Historically, San Francisco records get lost. I was just reading a book by William F. Heintz called San Francisco's Mayors, 1850 to 1880. Heintz noted was that one of the mayors was “lost” for about a hundred years. George J. Whelan. The 8th mayor, actually. Seems no one, including the press, liked the guy, so they ignored him. To such an extent that he was actually forgotten. Then, a hundred years or so later, Heintz was digging through a pile of old files in City Hall's basement (that's where the Department of Elections is located, folks), when suddenly he found documentation to prove the guy existed.

I'd guess the same thing will happen with the present records of the Department of Elections. I can see it now. A hundred years hence. Workmen tearing down a portion of an old pier come across a grisly find. Three mummified remains covered with stacks of cardboard boxes full of hundred-year-old absentee ballots.

The workers are San Franciscans. They are not surprised. "What you reckon happened to them?" asked one, scratching his head.

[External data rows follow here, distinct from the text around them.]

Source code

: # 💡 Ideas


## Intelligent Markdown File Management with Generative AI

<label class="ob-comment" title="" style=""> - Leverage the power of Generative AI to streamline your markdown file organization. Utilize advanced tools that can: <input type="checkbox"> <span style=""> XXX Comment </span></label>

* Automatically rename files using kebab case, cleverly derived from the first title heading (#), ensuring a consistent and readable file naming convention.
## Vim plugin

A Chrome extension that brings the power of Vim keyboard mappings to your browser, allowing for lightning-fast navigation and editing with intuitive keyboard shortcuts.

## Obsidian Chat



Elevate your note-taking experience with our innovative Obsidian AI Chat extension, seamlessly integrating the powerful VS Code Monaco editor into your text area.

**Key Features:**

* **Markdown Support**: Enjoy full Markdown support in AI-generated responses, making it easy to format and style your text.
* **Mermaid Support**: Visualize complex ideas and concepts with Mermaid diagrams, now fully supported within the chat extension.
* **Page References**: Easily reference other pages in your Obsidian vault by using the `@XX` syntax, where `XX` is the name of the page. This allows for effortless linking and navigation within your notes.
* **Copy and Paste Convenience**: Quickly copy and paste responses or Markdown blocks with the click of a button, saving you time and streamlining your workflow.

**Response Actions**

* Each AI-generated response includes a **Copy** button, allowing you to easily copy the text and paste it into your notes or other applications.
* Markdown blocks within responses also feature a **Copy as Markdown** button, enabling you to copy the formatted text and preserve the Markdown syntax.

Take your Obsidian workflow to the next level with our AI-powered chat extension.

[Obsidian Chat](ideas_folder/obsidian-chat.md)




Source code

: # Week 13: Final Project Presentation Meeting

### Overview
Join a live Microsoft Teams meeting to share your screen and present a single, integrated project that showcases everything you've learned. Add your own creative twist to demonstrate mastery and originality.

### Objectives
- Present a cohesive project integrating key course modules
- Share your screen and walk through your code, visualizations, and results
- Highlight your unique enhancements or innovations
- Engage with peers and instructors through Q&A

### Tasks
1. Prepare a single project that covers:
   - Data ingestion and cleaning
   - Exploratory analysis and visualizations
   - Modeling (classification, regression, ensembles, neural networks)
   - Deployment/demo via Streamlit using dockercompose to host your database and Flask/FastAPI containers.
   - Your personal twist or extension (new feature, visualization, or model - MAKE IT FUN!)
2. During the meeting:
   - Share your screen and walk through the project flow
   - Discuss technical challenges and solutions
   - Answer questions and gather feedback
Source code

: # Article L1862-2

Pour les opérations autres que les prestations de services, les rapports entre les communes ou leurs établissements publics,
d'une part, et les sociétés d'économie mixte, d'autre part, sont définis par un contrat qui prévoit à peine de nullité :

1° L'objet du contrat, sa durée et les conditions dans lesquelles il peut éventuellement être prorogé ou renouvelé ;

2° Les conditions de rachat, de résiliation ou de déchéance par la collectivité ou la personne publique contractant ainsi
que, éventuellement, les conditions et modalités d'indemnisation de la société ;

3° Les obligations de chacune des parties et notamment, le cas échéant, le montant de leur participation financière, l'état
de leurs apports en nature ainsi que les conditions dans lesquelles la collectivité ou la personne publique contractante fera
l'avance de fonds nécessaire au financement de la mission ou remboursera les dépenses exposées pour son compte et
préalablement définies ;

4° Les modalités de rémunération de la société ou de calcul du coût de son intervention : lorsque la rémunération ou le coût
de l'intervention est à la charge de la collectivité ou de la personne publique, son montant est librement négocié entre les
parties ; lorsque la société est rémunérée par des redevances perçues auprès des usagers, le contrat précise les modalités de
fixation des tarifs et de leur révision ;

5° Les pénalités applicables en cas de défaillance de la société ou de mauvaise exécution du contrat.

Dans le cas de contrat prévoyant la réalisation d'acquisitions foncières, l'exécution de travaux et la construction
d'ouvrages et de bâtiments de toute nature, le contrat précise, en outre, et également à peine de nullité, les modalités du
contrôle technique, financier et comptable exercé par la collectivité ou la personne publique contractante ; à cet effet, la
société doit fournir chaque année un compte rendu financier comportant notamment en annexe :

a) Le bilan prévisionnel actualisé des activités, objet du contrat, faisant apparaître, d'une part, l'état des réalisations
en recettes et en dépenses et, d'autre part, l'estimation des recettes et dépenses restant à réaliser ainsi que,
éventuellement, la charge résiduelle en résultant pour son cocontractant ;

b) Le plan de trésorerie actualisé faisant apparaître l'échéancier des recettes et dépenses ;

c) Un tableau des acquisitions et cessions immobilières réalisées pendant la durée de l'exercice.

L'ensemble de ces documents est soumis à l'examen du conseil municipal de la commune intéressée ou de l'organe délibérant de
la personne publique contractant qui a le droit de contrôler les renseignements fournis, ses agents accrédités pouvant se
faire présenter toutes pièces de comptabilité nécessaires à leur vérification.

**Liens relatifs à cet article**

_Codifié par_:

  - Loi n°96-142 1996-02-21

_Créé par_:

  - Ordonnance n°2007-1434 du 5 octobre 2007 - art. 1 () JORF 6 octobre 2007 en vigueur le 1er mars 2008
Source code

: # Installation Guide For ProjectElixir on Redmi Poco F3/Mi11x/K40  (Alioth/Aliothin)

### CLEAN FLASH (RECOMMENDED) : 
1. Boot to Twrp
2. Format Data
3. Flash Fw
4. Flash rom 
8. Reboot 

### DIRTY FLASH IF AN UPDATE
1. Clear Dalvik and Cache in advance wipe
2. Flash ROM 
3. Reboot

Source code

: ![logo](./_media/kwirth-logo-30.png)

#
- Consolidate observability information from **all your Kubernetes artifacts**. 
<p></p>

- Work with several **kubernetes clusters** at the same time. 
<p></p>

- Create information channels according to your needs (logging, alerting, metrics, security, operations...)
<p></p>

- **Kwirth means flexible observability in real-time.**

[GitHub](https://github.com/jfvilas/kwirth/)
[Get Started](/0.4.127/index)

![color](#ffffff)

"That's easy." replied his partner. "They knew too much.

You need a black cat

If you follow my ramblings, you know I've had a little project (accidental) going for the past month or so. I've been sustaining, cleaning, carrying to the vet & loving four little black cats left homeless by the demise of their owner. Well, one of you (two, actually … Dirk & Chez) adopted Luna the day she got back from the SPCA, where she'd been neutered. That leaves three. The male (about a year) & one of the females (maybe six months) have been “fixed.” Please consider adopting one. I loves em but it's time they had real homes.